When performing sorting aggregations, it is important to order the query operations to maximize efficiency. For example, if the query requires a filter, it is better to perform the filter first and then sort the filtered data to reduce the amount of data that needs to be sorted.
Hashing
Hashing can be computationally cheaper than sorting for computing aggregations, especially when the order of the output does not matter. The DBMS populates an ephemeral hash table as it scans the table. For each record, check whether there is already an entry in the hash table and perform the appropriate modification. If the size of the hash table is too large to fit in memory, then the DBMS has to spill it to disk. Divide-and-conquer approaches are generally adopted to compute an aggregation when data does not fit in memory. There are two phases to accomplish this:
- Phase #1 – Partition: Use a hash function h1 to split tuples into partitions on disk based on target hash key. This will put all tuples that match into the same partition. Assume B buffer pages in total. We will have B-1 output buffer pages for partitions and 1 buffer page for input data. If any partition is full, the DBMS will spill it to disk. Thus, this phase results in B − 1 partitions.
- Phase #2 – ReHash: For each partition on disk, read its pages into memory and build an in-memory hash table based on a second hash function h2 (where h1 ̸= h2). This will put all tuples that match into the same bucket. Then go through each bucket of this hash table to bring together matching tuples to compute the aggregation. This assumes that each partition fits in memory.

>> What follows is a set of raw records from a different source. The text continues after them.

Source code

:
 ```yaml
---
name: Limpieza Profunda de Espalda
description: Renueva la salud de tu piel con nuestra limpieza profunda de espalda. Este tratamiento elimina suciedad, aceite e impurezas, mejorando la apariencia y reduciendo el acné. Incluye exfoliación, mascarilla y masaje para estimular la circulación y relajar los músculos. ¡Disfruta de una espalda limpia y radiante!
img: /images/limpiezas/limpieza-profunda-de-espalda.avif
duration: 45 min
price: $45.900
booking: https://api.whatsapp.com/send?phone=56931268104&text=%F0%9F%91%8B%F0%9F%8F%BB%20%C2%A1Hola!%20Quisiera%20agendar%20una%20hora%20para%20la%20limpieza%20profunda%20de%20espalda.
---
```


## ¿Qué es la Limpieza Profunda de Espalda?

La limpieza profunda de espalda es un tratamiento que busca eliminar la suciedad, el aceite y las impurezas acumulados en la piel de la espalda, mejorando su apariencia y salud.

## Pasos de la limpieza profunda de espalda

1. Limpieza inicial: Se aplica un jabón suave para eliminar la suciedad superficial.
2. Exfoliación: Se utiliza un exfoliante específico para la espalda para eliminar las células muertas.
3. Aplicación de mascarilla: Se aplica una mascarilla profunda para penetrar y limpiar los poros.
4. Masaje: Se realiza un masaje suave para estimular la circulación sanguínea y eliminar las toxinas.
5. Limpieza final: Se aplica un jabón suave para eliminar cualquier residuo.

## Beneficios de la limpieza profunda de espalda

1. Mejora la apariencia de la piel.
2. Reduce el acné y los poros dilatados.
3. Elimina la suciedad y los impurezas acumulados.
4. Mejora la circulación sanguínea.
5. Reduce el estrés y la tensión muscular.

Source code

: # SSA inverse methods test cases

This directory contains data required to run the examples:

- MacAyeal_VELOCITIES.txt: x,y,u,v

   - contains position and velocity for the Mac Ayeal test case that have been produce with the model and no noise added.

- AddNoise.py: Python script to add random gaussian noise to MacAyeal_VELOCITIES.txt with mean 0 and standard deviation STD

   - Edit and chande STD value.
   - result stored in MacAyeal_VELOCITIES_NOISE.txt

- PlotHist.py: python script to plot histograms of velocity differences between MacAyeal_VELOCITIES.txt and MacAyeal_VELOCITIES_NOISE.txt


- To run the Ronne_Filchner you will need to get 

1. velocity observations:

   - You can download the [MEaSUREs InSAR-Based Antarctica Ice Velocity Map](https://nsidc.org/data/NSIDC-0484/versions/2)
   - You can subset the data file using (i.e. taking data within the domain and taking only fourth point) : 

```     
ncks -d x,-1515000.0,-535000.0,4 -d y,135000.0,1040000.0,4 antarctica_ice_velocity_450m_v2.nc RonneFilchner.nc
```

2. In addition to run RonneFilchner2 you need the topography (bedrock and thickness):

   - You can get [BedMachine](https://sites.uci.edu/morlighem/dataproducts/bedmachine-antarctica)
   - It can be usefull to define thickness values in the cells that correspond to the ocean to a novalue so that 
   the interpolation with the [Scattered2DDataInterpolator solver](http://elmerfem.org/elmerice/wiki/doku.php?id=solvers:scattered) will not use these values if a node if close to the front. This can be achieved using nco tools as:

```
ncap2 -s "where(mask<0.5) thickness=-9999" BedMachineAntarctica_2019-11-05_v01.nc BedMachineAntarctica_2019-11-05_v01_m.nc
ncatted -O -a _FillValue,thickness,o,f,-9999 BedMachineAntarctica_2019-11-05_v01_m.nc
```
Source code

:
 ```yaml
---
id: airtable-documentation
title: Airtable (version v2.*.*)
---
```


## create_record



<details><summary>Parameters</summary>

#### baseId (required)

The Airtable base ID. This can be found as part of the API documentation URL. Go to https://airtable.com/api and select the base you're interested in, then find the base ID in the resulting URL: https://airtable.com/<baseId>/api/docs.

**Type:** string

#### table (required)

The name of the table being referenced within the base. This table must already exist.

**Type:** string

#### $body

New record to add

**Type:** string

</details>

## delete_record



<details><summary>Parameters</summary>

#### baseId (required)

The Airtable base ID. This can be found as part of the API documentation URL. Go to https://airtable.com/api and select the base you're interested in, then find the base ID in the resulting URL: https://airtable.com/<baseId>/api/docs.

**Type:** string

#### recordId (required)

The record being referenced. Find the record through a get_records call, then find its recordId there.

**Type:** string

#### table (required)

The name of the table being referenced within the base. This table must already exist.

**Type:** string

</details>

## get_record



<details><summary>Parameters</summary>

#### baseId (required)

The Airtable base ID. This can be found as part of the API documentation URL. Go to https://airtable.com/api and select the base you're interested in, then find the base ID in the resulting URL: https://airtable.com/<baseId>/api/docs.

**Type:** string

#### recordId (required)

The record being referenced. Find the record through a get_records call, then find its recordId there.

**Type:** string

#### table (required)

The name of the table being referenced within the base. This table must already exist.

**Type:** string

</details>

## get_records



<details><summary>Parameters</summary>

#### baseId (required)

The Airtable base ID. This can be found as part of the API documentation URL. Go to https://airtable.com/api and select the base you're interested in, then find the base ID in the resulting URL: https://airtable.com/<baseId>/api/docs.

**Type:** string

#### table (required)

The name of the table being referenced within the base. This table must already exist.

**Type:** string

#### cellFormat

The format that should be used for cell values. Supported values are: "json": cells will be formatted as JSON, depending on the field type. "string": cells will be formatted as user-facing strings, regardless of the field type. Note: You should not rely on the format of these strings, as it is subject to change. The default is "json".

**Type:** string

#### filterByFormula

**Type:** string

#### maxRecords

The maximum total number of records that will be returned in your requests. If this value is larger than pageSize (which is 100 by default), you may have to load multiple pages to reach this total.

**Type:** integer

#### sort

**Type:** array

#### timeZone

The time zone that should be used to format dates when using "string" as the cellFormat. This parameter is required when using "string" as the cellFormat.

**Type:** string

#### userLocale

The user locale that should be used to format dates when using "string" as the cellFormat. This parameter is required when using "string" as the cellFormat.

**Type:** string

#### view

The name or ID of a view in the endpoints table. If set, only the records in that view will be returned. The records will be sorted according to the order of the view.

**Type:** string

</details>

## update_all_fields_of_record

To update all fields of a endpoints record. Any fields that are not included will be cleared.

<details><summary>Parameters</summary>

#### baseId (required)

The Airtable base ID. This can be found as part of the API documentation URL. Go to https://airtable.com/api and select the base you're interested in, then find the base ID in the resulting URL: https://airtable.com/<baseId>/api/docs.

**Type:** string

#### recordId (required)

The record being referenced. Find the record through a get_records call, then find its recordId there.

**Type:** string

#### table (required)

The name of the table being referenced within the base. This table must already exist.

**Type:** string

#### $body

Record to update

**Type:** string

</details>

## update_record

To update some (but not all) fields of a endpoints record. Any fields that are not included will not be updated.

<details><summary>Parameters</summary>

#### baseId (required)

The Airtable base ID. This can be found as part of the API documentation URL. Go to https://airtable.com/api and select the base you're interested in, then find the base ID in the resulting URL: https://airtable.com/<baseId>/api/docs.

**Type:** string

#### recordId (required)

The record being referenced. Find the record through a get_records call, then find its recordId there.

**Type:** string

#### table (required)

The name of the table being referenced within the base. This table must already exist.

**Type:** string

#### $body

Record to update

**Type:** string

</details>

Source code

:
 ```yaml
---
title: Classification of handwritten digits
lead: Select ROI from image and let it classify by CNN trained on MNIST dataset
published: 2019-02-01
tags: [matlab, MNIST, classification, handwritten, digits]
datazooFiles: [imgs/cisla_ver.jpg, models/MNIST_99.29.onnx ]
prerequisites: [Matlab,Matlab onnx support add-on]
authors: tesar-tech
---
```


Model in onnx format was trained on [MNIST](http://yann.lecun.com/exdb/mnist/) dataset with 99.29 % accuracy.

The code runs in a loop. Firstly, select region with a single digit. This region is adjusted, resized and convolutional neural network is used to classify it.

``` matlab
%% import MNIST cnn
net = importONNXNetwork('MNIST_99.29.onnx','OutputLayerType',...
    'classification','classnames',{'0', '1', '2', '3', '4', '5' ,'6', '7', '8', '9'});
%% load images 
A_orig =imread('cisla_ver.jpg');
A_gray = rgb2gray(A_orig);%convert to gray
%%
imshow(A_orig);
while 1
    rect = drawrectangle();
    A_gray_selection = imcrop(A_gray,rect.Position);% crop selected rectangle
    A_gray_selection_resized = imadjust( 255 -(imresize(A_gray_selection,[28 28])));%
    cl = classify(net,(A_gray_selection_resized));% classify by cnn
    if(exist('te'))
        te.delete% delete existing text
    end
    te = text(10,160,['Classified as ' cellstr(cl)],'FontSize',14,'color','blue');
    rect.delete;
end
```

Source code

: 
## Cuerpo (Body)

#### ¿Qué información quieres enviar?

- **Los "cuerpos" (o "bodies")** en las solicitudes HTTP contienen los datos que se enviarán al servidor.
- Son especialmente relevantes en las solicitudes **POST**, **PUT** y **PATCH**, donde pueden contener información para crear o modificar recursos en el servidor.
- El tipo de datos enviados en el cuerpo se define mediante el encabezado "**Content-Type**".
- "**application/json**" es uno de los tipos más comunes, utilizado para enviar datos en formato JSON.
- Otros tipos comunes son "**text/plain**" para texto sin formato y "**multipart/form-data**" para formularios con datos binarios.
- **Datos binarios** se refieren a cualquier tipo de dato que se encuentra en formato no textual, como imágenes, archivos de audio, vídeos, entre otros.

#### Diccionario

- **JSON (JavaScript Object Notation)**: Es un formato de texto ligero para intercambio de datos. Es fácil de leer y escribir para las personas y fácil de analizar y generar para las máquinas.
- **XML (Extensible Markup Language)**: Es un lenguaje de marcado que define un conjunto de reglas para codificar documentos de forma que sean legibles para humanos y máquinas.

During the ReHash phase, the DBMS can store pairs of the form (GroupByKey→RunningValue) to compute the aggregation. The contents of RunningValue depends on the aggregation function (e.g. (COUNT, SUM) for AVG). To insert a new tuple into the hash table:
- If it finds a matching GroupByKey, then update the RunningValue appropriately
- Else insert a new (GroupByKey→RunningValue) pair
In general for aggregation, hashing is always more efficient unless the data is already sorted beforehand (e.g. following Order By).